Developments in carbon fibres reinforced plastic (CFRP) materials have allowed a radical advancement in lightweight aerospace applications. However, these components are sensitive to low velocity impact damages that can considerably degrade the structural integrity and, if not detected, they can result in loss of control and catastrophic failures. Literature provides a quantitative number of linear and nonlinear diagnostic imaging methods that can continuously provide a detailed image of the structural damage.
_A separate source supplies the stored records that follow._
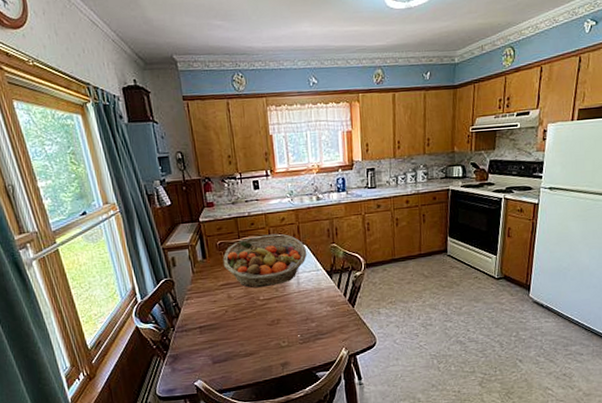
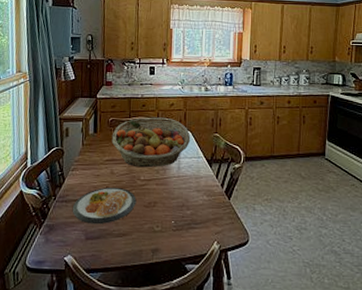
dish: none [193,310,259,349] -> present [72,187,137,225]

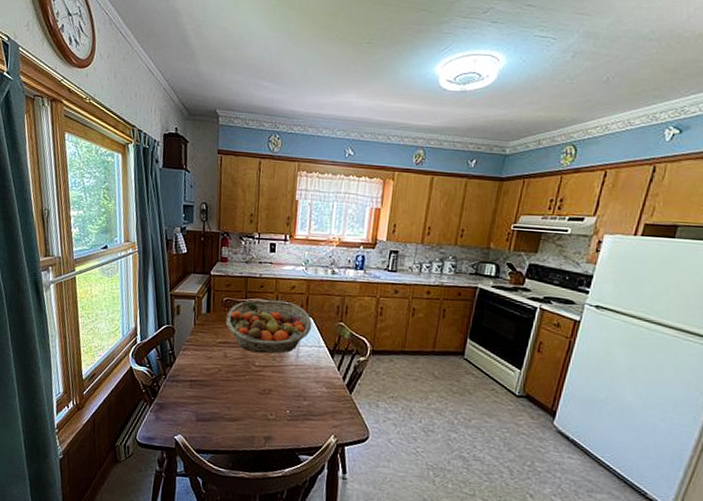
dish: present [72,187,137,225] -> none [183,370,250,407]

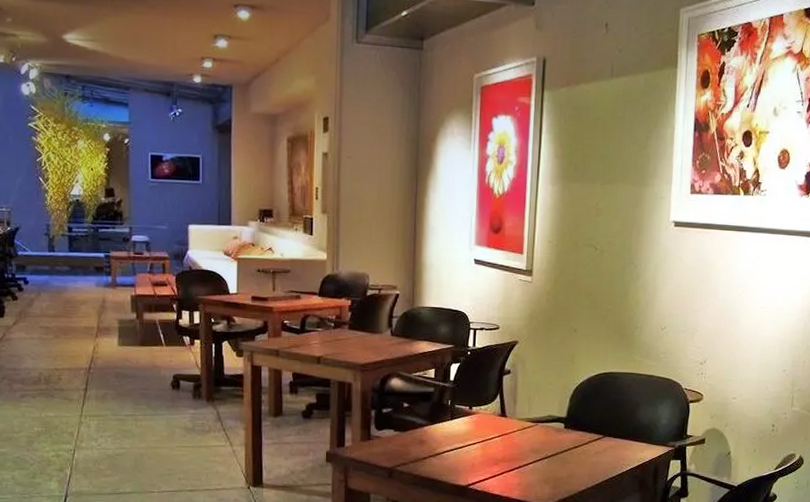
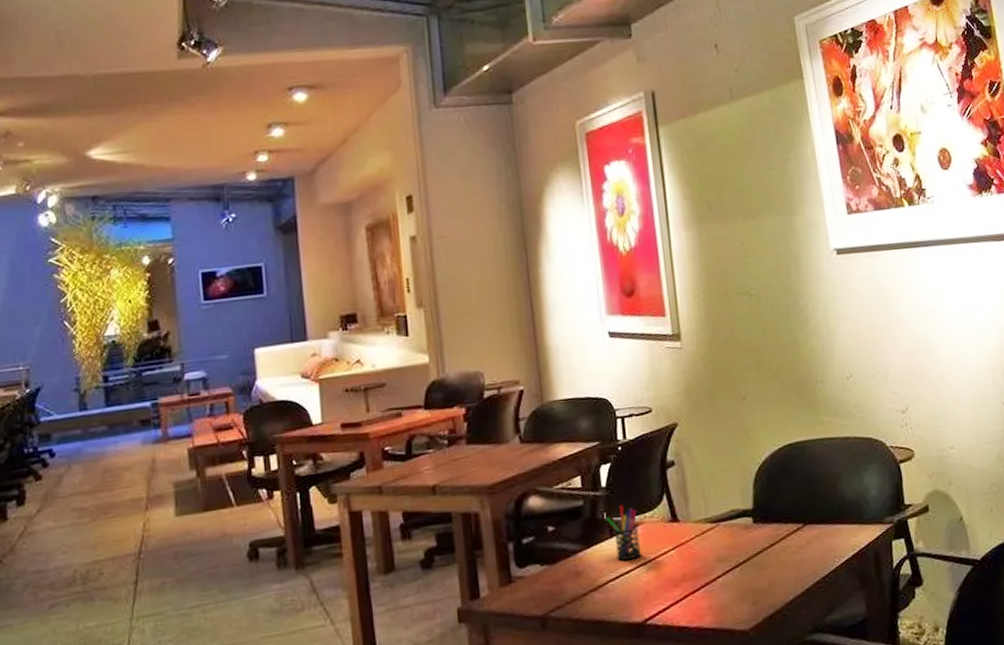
pen holder: none [450,397,475,439] -> present [606,505,641,561]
This paper presents a nonlinear Structural Health Monitoring (SHM) imaging method, based on nonlinear ultrasonic guided waves (GW), for the detection of the delaminations in a CFRP composite structure caused by low velocity impact loadings. In particular, this research study images the damage by using a second order nonlinear signature. The proposed technique, based on a combination of second order phase symmetry analysis (PSA) with chirp excitation and inverse filtering (IF), is applied to a number of waveforms containing the nonlinear impulse responses of the medium. Phase symmetry analysis was used to characterise the second order nonlinearity of the structure due to delamination, by exploiting its invariant properties with the phase angle of the pulse compressed chirp signals. Then, the IF approach was applied to a number of waveforms stored into a database containing the experimental second order transfer function of the structure. Unlike other ultrasonic imaging methods, the present technique allows achieving the optimal focalization of the nonlinear source in the spatial and time domain, by taking advantage of multiple linear scattering and a small number of receiver sensors. In addition, this methodology does not require any baseline with the undamaged structure as well as iterative algorithms for the detection of the nonlinear source. The proposed method was compared to classical C-scan showing a robust and accurate system to image impact damage in composites structures.